Я даже кожей чувствовала, как торжественно она произносит это слово — Клятва.
— Да кому она нужна, эта твоя клятва! — взорвалась я. Мне хотелось кричать во весь голос, но я только шипела. — Кому она хоть однажды помогла? Может, Террэгану, когда он оказался в центре пожара? Или Данделайону с Ястребинкой, когда им отрезали головы? Или родителям Нивяника, которых, видимо, уже больше нет на свете? Кому? — у меня перехватило горло, и я закашлялась. Пришлось замолчать, восстанавливая дыхание.

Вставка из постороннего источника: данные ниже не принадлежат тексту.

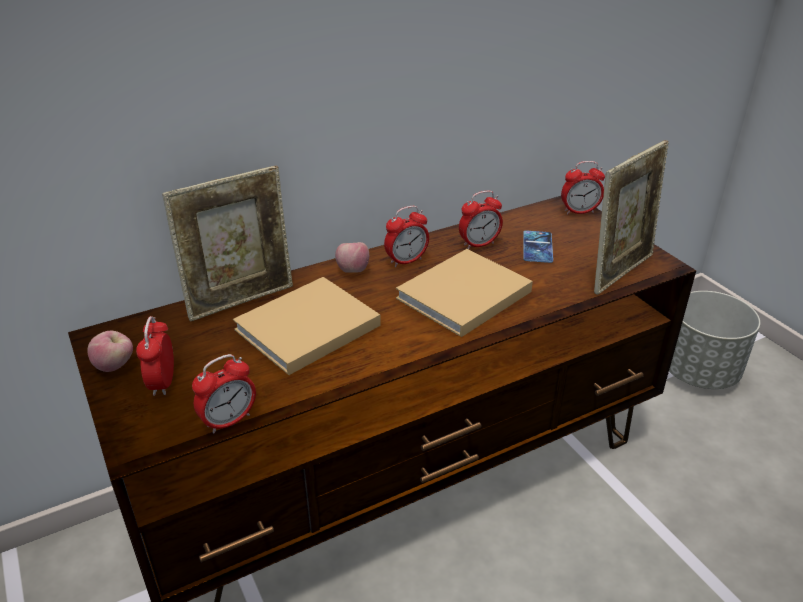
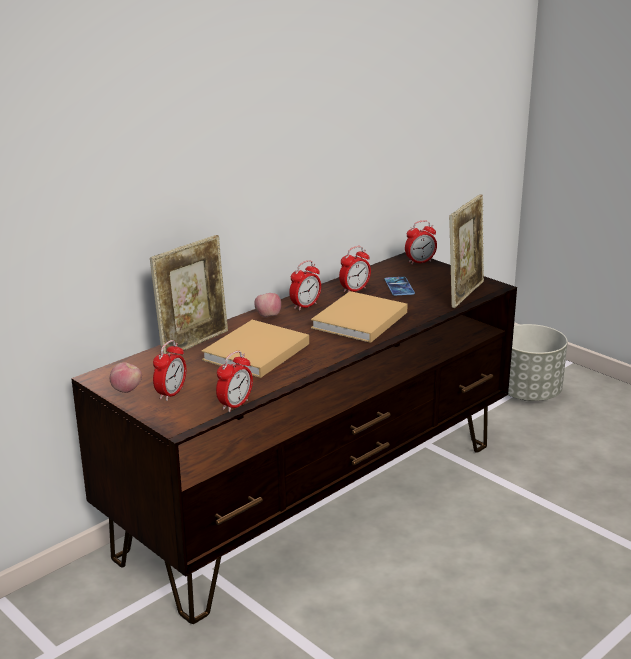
camera: 15 degrees left, 10 degrees down
alarm clock [136,316,174,396] -> alarm clock turned 135 degrees counterclockwise [153,340,186,401]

Гацания положила ладонь мне на запястье и легко сжала.
— Клятва помогла тебе добраться сюда. Послушай себя. Разве тебе хотелось жить, когда ты узнала о смерти мужа и дочери? Разве ты не хотела умереть, когда увидела мертвыми брата и сестру? Когда поняла, что ты осталась одна? Клятва помогает терпеть боль, любую боль. Если бы не Клятва, нашего народа уже не осталось бы. Ты еще слишком молода и не помнишь времен, когда нас оставалось всего два десятка. Из тех, оставшихся, все были раздавлены, все потеряли изначальные семьи… И конечно, никто не хотел думать о новой семье. Но они все выжили, и это главное. А если бы не Клятва…
— У пещеры нет второго выхода, это плохо, — тускло сказала я. Мне не хотелось слушать про Клятву, про древние предания. Мне вообще ничего не хотелось. Пункты плана были выполнены, в моей помощи никто не нуждался, и теперь мне хотелось остаться наедине с собой. Уйти в себя.
— Вот видишь, — сказала тетушка Гацания, — даже в таком состоянии ты думаешь о безопасности. А значит, ты стремишься выжить. Может быть, ты этого не хочешь. Но ты это сделаешь. И ты не впадешь в забвение, как бы тебе этого ни хотелось. Но поспать ты можешь. Я пока не хочу.
Я тряхнула головой. Спать хотелось. Но это было желание тела. Сознание не было готово отключиться. Отчасти и из-за того, что мне не нравилось это убежище.
— Кто строил это место, тетушка?
— Не знаю. Кажется, отец Нивяника. И он не был безмозглым идиотом, поверь мне. Так что если он не сделал второго выхода, то на это были причины.
Я вздохнула. Кем бы ни был отец Нивяника, больше его не было. Как и моей семьи. Какой смысл говорить о недостатках убежища, если до него никто не смог дойти…
— А много еще здесь было наших в последнее время? На последнее равноденствие нас было две сотни, но это было почти год назад…Может, расселились в другие места, а я просто не знала?
— Наоборот, — глухо сказала тетушка. — Еще и переехали сюда три семьи.